Instructions to follow:
Reproduce the entries below in full and without error.

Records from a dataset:
[Start of Attachment]

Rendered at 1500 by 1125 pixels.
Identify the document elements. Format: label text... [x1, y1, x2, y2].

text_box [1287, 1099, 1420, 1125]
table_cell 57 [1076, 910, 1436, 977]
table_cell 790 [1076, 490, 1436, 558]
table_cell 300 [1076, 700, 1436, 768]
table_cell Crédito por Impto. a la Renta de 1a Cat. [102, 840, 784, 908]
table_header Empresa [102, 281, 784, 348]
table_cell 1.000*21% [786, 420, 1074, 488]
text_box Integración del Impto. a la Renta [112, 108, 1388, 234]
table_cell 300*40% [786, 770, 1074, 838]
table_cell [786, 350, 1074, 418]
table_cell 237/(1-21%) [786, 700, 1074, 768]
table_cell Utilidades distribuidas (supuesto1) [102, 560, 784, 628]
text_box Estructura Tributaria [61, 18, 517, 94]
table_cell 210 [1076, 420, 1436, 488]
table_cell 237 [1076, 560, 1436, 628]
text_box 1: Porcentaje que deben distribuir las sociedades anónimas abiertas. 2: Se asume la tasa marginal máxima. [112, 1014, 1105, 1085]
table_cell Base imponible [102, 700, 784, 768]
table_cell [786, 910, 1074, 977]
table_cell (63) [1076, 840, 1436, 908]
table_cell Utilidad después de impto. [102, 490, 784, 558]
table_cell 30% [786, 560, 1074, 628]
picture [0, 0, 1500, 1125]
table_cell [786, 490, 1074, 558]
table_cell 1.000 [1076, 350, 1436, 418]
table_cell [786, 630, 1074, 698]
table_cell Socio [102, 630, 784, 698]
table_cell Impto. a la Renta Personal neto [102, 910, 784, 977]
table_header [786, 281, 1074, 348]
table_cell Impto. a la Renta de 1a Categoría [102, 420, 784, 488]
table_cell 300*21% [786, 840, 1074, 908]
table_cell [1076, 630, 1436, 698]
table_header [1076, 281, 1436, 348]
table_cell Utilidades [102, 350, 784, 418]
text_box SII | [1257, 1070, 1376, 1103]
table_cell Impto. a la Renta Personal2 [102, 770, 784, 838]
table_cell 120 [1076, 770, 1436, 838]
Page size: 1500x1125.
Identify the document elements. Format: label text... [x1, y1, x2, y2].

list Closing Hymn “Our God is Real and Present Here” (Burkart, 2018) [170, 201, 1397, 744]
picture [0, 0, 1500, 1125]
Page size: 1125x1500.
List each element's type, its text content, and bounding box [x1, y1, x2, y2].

[End of Attachment]

Answer for this exercise:
Rendered at 1500 by 1125 pixels.
Identify the document elements. Format: label text... [x1, y1, x2, y2].

text_box [1287, 1099, 1420, 1125]
table_cell 57 [1076, 910, 1436, 977]
table_cell 790 [1076, 490, 1436, 558]
table_cell 300 [1076, 700, 1436, 768]
table_cell Crédito por Impto. a la Renta de 1a Cat. [102, 840, 784, 908]
table_header Empresa [102, 281, 784, 348]
table_cell 1.000*21% [786, 420, 1074, 488]
text_box Integración del Impto. a la Renta [112, 108, 1388, 234]
table_cell 300*40% [786, 770, 1074, 838]
table_cell [786, 350, 1074, 418]
table_cell 237/(1-21%) [786, 700, 1074, 768]
table_cell Utilidades distribuidas (supuesto1) [102, 560, 784, 628]
text_box Estructura Tributaria [61, 18, 517, 94]
table_cell 210 [1076, 420, 1436, 488]
table_cell 237 [1076, 560, 1436, 628]
text_box 1: Porcentaje que deben distribuir las sociedades anónimas abiertas. 2: Se asume la tasa marginal máxima. [112, 1014, 1105, 1085]
table_cell Base imponible [102, 700, 784, 768]
table_cell [786, 910, 1074, 977]
table_cell (63) [1076, 840, 1436, 908]
table_cell Utilidad después de impto. [102, 490, 784, 558]
table_cell 30% [786, 560, 1074, 628]
picture [0, 0, 1500, 1125]
table_cell [786, 490, 1074, 558]
table_cell 1.000 [1076, 350, 1436, 418]
table_cell [786, 630, 1074, 698]
table_cell Socio [102, 630, 784, 698]
table_cell Impto. a la Renta Personal neto [102, 910, 784, 977]
table_header [786, 281, 1074, 348]
table_cell Impto. a la Renta de 1a Categoría [102, 420, 784, 488]
table_cell 300*21% [786, 840, 1074, 908]
table_cell [1076, 630, 1436, 698]
table_header [1076, 281, 1436, 348]
table_cell Utilidades [102, 350, 784, 418]
text_box SII | [1257, 1070, 1376, 1103]
table_cell Impto. a la Renta Personal2 [102, 770, 784, 838]
table_cell 120 [1076, 770, 1436, 838]
Page size: 1500x1125.
Identify the document elements. Format: label text... [x1, y1, x2, y2].

list Closing Hymn “Our God is Real and Present Here” (Burkart, 2018) [170, 201, 1397, 744]
picture [0, 0, 1500, 1125]
Page size: 1125x1500.
List each element's type, its text content, and bounding box [x1, y1, x2, y2].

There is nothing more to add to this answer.